Осторожно переступая — палец на спуске винтовки, — мы с Жоржем, плечо к плечу, медленно обогнули поворот. Пусто. Но от середины дороги — широкий кровавый след к камышам. На глинистой, обильной росой развлаженной почве вызовом легли резкие отпечатки огромных когтистых лап. Правее, за канавой, шагах в десяти от поворота дороги, камыш обмят и обломан гнездом: старая лежка потревоженного джигитом зверя. Он не вернулся на нее: след крови вел мимо, в чащу, полусомкнувшимся уже проломом камышей. Переглянувшись, мы тронулись но следу.

— Храни Аллах! Куда ты, таксыр?

Остановились: столько было неподдельного отчаяния в одиноком стенящем вскрике караул-беги.

Я указал ему дулом винтовки на кровь, запекшуюся на стеблях.

— Лошадь тяжела — тигр не мог уволочь ее далеко отсюда.

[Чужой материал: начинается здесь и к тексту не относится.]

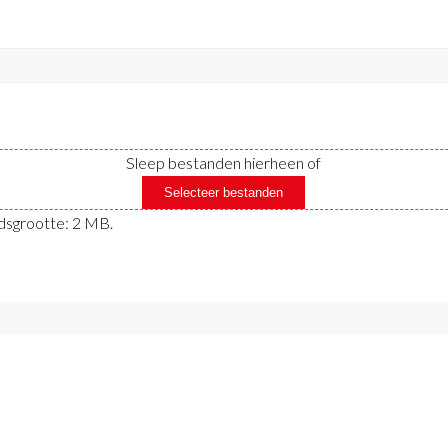
Sleep bestanden hierheen of
Selecteer bestanden
ndsgrootte: 2 MB.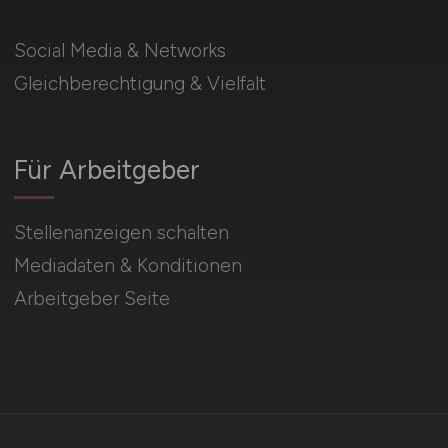
Social Media & Networks
Gleichberechtigung & Vielfalt
Für Arbeitgeber
Stellenanzeigen schalten
Mediadaten & Konditionen
Arbeitgeber Seite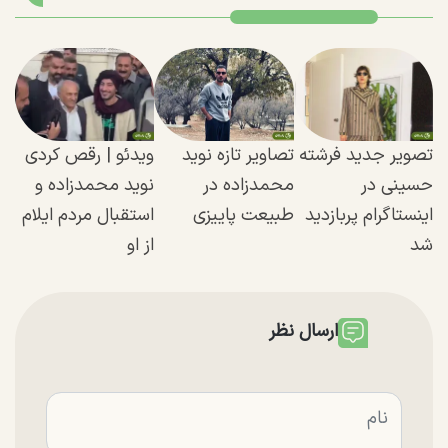
تصویر جدید فرشته
تصاویر تازه نوید
ویدئو | رقص کردی
حسینی در
محمدزاده در
نوید محمدزاده و
اینستاگرام پربازدید
طبیعت پاییزی
استقبال مردم ایلام
شد
از او
ارسال نظر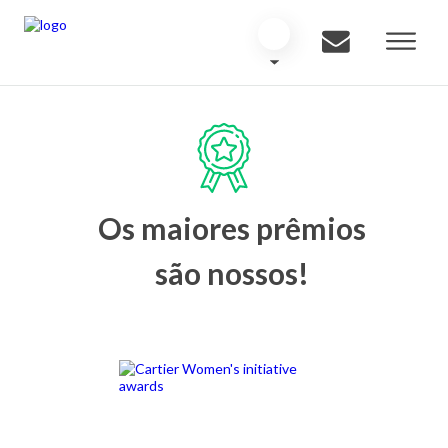
Os maiores prêmios
são nossos!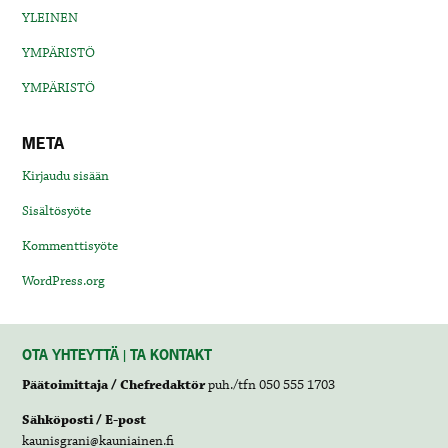
YLEINEN
YMPÄRISTÖ
YMPÄRISTÖ
META
Kirjaudu sisään
Sisältösyöte
Kommenttisyöte
WordPress.org
OTA YHTEYTTÄ | TA KONTAKT
Päätoimittaja / Chefredaktör
puh./tfn 050 555 1703
Sähköposti / E-post
kaunisgrani@kauniainen.fi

— Я не спорил с тобою, таксыр, ни в ночь, ни сегодня на дороге, хотя ты и готовился нарушить заповедь Бальджуана. Я не спорил, потому что ты говорил: я буду защищать свою жизнь, если тигр захочет взять ее. Но теперь ты сам хочешь взять жизнь тигра, здесь, у него, в заповедном Бугае. Таксыр, ты загубишь Бальджуан!

— Сойди со следа, таксыр, — поддержал бальджуанца Гассан. — Мы люди приезжие, нехорошо ломать местный обычай. Оставь тигра им…

— Или их — тигру! — добавил Жорж, забрасывая за плечи ружье. — Пойдем, ну их к Аллаху!

Не без труда сели мы на рвавшихся лошадей. С версту, должно быть, от лежки прошли галопом — немыслимо было перевести коней на шаг. Выйди тигр на этом перегоне, верная была бы ему добыча: за себя я ручаюсь — ни спешиться, ни выстрелить Ариман мне бы не дал.

Наконец стала редеть и низиться камышовая стена. Дорога новым, крутым поворотом вывела нас на зеленую, густою сочной травой поросшую лужайку. С нее открылся широкий, пересыпанный отмелями рукав Кызыл-су — светловодный, — в отличие от мутного главного русла: дно ему — камень. На том берегу маячили всадники. Как только мы показались на лужайке, качнулся сигналом бунчук и три-четыре сотни наездников, играя на солнце яркими пятнами халатов, горяча коней, раскинулись лавой, спускаясь нам навстречу; в середине, под пестрым значком, серебрился парчою халата и белой чалмою всадник на белоснежном арабском коне.

— Ахметулла, брат бека. Белый князь Бальджуана, — благоговейно прошептал мне караул-беги, поспешно соскакивая с коня. — Великий ученый и правитель великий, слава роду и Бальджуану!

Я бросил поводья спешившемуся, в свою очередь, Гассану. Конная толпа медленно приближалась к мелкому броду, плеща копытами плясавших под седлами лошадей. Дуга наездников сжималась к белому всаднику.

Поднявшись на берег, шагах в пяти от меня, он неторопливо слез и подошел твердой, уверенной походкой. Орлиный, смеха не знающий взгляд; иссиня-черная, сухо поблескивающая над серебряной парчою халата борода: явная арабская кровь. Подойдя, он остановился на мгновение, прямой и напряженный, испытующий. На мгновение: глаза потемнели, он протянул обе руки. Зная обычай, я вложил в тонкие, чуть красноватые от хенны пальцы — свои, притягивая правую его руку к сердцу. Он сделал то же с моею правою ладонью, и, под восторженные клики окружавшей нас толпы, мы трижды обнялись, накрест меняя руки.